¡Del baúl a la tintorería! Los zulianos desempolvan el paltó para recibir el Año Nuevo

¡Del baúl a la tintorería! Los zulianos desempolvan el paltó para recibir el Año Nuevo

“Guerra avisada no mata soldado”, y los zulianos se volcaron a la tintorería para preparar su percha y despedir el año. El mes de diciembre es el más álgido en las lavanderías por aquello de que en la ciudad se recibe el Año Nuevo enflusado.

“La gente es precavida y con anticipación nos trae sus trajes y vestidos para tenerlos listos ese día, aunque siempre hay quienes llegan en último momento por un lavado exprés”, explicó el gerente de planta de la conocida Lasa.

Más de 3 mil piezas al mes son seleccionadas, clasificadas, lavadas, planchadas, embolsadas y despachadas en la tintorería ubicada en la calle 72 con 5 de Julio, aquella donde los años no pasan y te hacen recordar a la Maracaibo galana.

Las amas de casa casi siempre son las encargadas de llevar a lavar el flux del hijo o del marido. ¡Tiene una manchita por aquí! o ¡Lo quiero almidonado! Son exclamaciones a la que los trabajadores están acostumbrados.

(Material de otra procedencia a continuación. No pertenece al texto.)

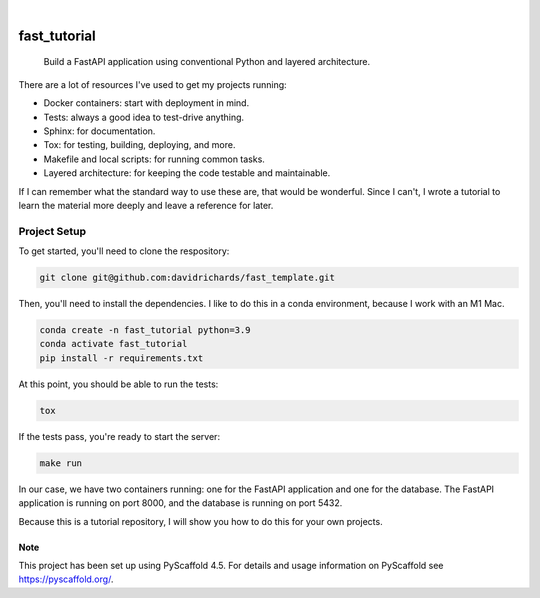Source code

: .. These are examples of badges you might want to add to your README:
   please update the URLs accordingly

    .. image:: https://api.cirrus-ci.com/github/davidrichards/fast_tutorial.svg?branch=main
        :alt: Built Status
        :target: https://cirrus-ci.com/github/davidrichards/fast_tutorial
    .. image:: https://readthedocs.org/projects/fast_tutorial/badge/?version=latest
        :alt: ReadTheDocs
        :target: https://fast_tutorial.readthedocs.io/en/stable/
    .. image:: https://img.shields.io/coveralls/github/davidrichards/fast_tutorial/main.svg
        :alt: Coveralls
        :target: https://coveralls.io/r/davidrichards/fast_tutorial
    .. image:: https://img.shields.io/pypi/v/fast_tutorial.svg
        :alt: PyPI-Server
        :target: https://pypi.org/project/fast_tutorial/
    .. image:: https://img.shields.io/conda/vn/conda-forge/fast_tutorial.svg
        :alt: Conda-Forge
        :target: https://anaconda.org/conda-forge/fast_tutorial
    .. image:: https://pepy.tech/badge/fast_tutorial/month
        :alt: Monthly Downloads
        :target: https://pepy.tech/project/fast_tutorial
    .. image:: https://img.shields.io/twitter/url/http/shields.io.svg?style=social&label=Twitter
        :alt: Twitter
        :target: https://twitter.com/fast_tutorial

.. image:: https://img.shields.io/badge/-PyScaffold-005CA0?logo=pyscaffold
    :alt: Project generated with PyScaffold
    :target: https://pyscaffold.org/

|

=============
fast_tutorial
=============


    Build a FastAPI application using conventional Python and layered architecture.


There are a lot of resources I've used to get my projects running:

* Docker containers: start with deployment in mind.
* Tests: always a good idea to test-drive anything.
* Sphinx: for documentation.
* Tox: for testing, building, deploying, and more.
* Makefile and local scripts: for running common tasks.
* Layered architecture: for keeping the code testable and maintainable.

If I can remember what the standard way to use these are, that would be wonderful. Since I can't, I wrote a tutorial to learn the material more deeply and leave a reference for later.

Project Setup
-------------

To get started, you'll need to clone the respository:

.. code-block:: bash

    git clone git@github.com:davidrichards/fast_template.git

Then, you'll need to install the dependencies. I like to do this in a conda environment, because I work with an M1 Mac.

.. code-block:: bash

    conda create -n fast_tutorial python=3.9
    conda activate fast_tutorial
    pip install -r requirements.txt 

At this point, you should be able to run the tests:

.. code-block:: bash

    tox

If the tests pass, you're ready to start the server:

.. code-block:: bash

    make run

In our case, we have two containers running: one for the FastAPI application and one for the database. The FastAPI application is running on port 8000, and the database is running on port 5432.

Because this is a tutorial repository, I will show you how to do this for your own projects.

.. _pyscaffold-notes:

Note
====

This project has been set up using PyScaffold 4.5. For details and usage
information on PyScaffold see https://pyscaffold.org/.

Un máximo de 10 prendas por lavadores es la regla. Si se trata de vestidos de seda o pedrería van aparte. “Cada prenda tiene sus requisitos. Si son vestidos de seda se lavan en seco, si tienen pedrería al agua, los encajes se lavan a mano”, explicó con acuciosidad la encargada.

Si es ropa blanca tiene otro proceso, en especial para puños y cuello, aunque no se acepta ropa íntima ni con manchas de sangre.

La lencería del hogar también forma parte de la encomienda en la temporada. Servilletas, manteles, cortinas y cojines deben lucir impecables para empaquitinar la casa. Los edredones son los que llegan como arroz picado.

“Venga a retirarlo en dos días” es la respuesta que se llevan los clientes, que pagan un mínimo de 2 mil 400 bolívares por el servicio.

El color en la boleta pone el cronometro para tener lista la ropa y no confundirla.